かつての日展は、華やかな制服に身を包んだ日展ガールと言われる女性が、各部屋に監視員として配置され、会場内のあちらこちらで作家と鑑賞者が語り合う姿が見られ、国内随一の集客力を誇ってました。

そんな日展もバブル崩壊と共に下降線をたどり現在に至ってます。目にとまった作品は、かつての日展を支えてきた重鎮で、目にとまる次世代の作家もなく、光を放っていた中堅作家の姿もなく新鮮さを欠く内容でした。

こうした要因は、世代交代の失敗と書道界や工芸界に見られる徒弟制度的な組織の衰退と作品レベルの低下等によりその規模が縮小に至ったのではと考えます。

今回の展覧会から写真撮影ができ、さらにQRコードによる作家自らの作品解説など、新しい試みに挑んでますが、焼け石に水の感がいなめません。

今回の展覧会を観て感じたのは、かつての芸術作品の様々なジャンルが鑑賞できる。日展そのものの使命は終わったと感じています。

趣味嗜好が細分化される現在、作家が生き残り発表する場は、日展だけではないと感じます。


培広庵コレクション展 一宮三岸節子記念美術館

2019年02月03日 | 【美術鑑賞・イベント】

先日、一宮市三岸節子記念美術館で開催中の「美人画 培広庵コレクション展」を観賞しました。

今回の展覧会は、当館開館20周年記念特別展として開催中で、美人画のコレクションとして名高い培広庵コレクション70点が展示されています。

美人画というジャンルの歴史は意外と浅く、明治時代に端を発し、現在ではその系譜は途絶えようとしています。

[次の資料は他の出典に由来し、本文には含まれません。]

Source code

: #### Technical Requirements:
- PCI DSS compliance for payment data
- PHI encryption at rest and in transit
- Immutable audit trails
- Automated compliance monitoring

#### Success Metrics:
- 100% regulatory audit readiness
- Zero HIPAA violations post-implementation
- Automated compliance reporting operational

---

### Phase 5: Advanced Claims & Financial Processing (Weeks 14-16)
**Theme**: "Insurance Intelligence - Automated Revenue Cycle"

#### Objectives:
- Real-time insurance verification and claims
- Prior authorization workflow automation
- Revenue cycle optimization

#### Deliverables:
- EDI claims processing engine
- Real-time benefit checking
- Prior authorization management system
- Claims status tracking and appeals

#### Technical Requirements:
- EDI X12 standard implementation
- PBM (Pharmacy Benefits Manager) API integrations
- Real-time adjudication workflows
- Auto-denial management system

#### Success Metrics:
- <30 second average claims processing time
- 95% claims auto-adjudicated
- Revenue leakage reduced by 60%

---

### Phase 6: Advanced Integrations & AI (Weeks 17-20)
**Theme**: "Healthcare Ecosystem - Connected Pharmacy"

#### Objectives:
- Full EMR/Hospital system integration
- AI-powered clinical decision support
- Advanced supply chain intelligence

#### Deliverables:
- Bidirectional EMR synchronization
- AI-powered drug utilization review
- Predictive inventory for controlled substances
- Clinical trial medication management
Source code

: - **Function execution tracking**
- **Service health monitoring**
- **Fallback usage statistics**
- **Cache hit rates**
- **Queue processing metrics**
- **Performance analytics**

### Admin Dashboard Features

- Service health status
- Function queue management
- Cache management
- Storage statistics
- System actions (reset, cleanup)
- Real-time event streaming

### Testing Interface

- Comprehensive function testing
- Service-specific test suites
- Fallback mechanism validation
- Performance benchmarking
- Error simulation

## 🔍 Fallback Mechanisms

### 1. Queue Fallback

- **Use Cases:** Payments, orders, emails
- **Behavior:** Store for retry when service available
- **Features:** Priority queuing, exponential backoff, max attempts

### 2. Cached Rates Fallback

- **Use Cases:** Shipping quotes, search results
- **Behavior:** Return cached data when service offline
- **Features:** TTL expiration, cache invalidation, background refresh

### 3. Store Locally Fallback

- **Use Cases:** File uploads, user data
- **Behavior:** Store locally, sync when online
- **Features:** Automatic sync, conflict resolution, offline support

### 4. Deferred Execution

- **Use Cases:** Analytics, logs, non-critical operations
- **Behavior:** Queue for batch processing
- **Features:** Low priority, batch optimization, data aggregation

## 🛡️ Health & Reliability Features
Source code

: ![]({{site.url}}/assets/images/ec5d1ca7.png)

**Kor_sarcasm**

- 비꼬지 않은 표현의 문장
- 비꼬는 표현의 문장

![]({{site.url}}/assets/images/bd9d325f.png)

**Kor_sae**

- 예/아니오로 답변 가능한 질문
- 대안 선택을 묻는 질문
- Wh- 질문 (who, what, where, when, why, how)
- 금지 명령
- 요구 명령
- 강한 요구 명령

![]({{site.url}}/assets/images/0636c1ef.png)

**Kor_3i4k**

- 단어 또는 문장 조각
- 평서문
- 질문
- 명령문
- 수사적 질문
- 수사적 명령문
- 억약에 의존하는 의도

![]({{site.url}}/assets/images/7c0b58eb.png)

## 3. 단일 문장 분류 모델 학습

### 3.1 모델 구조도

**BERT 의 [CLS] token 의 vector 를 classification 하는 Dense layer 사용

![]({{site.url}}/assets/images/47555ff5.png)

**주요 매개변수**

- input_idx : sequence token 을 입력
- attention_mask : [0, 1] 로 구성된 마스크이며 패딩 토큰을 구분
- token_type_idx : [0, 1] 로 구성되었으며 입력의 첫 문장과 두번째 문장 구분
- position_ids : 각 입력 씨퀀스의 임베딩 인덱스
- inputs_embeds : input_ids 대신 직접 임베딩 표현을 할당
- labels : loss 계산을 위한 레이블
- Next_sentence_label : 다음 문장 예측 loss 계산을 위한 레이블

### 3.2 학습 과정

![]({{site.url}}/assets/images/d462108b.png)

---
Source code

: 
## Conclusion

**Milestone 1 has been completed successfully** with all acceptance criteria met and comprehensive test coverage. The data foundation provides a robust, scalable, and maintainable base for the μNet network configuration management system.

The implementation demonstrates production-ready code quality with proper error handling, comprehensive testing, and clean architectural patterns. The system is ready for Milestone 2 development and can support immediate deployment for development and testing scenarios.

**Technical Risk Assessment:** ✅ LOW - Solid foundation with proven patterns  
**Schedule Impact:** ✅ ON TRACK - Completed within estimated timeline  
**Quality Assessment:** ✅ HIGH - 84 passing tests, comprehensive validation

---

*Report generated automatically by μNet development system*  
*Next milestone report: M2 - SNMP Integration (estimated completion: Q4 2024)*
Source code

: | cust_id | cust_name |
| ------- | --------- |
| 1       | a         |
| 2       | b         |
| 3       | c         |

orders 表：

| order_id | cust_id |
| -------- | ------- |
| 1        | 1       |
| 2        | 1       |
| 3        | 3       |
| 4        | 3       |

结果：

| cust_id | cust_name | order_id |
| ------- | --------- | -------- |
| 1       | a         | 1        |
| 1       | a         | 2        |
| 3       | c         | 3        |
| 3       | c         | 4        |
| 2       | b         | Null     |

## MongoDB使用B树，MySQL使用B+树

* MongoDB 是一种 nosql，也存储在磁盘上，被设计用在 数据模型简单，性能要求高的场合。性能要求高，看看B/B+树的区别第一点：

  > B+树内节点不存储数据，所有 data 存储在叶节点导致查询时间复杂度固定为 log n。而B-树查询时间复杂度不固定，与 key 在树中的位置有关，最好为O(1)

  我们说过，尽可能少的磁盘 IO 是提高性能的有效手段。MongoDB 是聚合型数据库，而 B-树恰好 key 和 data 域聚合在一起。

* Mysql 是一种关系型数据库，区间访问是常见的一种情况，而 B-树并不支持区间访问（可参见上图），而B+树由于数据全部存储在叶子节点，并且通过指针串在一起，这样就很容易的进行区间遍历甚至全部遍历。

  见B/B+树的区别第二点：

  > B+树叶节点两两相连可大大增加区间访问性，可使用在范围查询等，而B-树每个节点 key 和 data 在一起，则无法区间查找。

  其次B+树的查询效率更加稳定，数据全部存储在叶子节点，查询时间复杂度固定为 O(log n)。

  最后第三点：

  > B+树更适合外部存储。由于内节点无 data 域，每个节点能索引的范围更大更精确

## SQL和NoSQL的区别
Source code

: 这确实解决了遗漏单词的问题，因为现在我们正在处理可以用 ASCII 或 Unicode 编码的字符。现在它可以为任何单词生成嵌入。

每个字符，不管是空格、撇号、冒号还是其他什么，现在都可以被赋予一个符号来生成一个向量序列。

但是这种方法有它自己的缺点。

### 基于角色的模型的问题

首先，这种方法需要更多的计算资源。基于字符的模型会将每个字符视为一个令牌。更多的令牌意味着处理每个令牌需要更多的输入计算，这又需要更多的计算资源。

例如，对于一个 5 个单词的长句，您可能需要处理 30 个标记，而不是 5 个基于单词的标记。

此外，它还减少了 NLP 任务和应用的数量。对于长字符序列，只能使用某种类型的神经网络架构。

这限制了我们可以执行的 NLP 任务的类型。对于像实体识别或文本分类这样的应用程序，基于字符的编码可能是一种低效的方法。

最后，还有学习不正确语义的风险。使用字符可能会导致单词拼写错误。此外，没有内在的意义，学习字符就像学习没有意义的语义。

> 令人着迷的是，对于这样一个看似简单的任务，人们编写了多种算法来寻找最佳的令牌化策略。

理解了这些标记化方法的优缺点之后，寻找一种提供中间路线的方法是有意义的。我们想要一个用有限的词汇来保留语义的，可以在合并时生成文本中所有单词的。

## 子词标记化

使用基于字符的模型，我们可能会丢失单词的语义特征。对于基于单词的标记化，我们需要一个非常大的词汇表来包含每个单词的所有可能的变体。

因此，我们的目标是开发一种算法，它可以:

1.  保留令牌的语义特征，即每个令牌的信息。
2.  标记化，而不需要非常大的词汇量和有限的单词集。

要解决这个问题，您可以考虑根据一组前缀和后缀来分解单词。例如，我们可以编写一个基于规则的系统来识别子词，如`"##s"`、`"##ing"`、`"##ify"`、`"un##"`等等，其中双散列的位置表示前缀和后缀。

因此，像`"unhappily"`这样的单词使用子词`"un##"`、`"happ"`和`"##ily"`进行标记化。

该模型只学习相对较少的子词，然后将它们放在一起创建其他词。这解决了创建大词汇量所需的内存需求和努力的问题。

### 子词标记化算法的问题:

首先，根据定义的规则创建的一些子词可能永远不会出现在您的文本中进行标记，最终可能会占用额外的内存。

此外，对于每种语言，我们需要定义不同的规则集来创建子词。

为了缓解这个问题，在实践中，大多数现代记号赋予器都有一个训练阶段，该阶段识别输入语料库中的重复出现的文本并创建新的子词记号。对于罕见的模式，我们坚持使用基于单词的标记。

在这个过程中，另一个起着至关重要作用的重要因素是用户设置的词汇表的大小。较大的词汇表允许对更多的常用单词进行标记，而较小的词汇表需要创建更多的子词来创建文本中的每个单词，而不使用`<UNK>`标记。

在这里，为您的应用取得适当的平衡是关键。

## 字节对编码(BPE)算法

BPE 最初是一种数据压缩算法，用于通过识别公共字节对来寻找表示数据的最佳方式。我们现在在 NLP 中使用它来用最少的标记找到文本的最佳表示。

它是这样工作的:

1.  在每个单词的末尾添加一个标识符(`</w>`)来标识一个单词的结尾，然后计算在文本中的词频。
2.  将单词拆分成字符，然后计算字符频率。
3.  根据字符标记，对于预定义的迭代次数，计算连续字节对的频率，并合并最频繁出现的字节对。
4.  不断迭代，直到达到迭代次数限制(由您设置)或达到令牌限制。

その要因は、鏑木清方から始まる美人画の旧き良き師弟的なつながりが無くなりつつあることです。

今の若い人たちには、美人画と言ってもチンプンカンプンだと思います。おそらくは、50代までが辛うじて記念切手の図柄などで知っている程度でしょう。たとえば、女流美人画の巨匠、上村松園の序の舞や伊藤深水や竹久夢二などが思い浮かぶでしょう。

今回の作品は、明治から大正、昭和にかけての美人画の系譜がつぶさにわかる展覧会で、江戸時代の浮世絵や西洋画の女性像などを巧みに取り入れ、日本画独特の「美人画」の世界を作り上げられた姿が如実にわかります。

着物という日本文化に舞妓や芸妓などの風俗に彩られる優美な世界を知る人も知らざる人も、この展覧会で確認してほしいなと思います。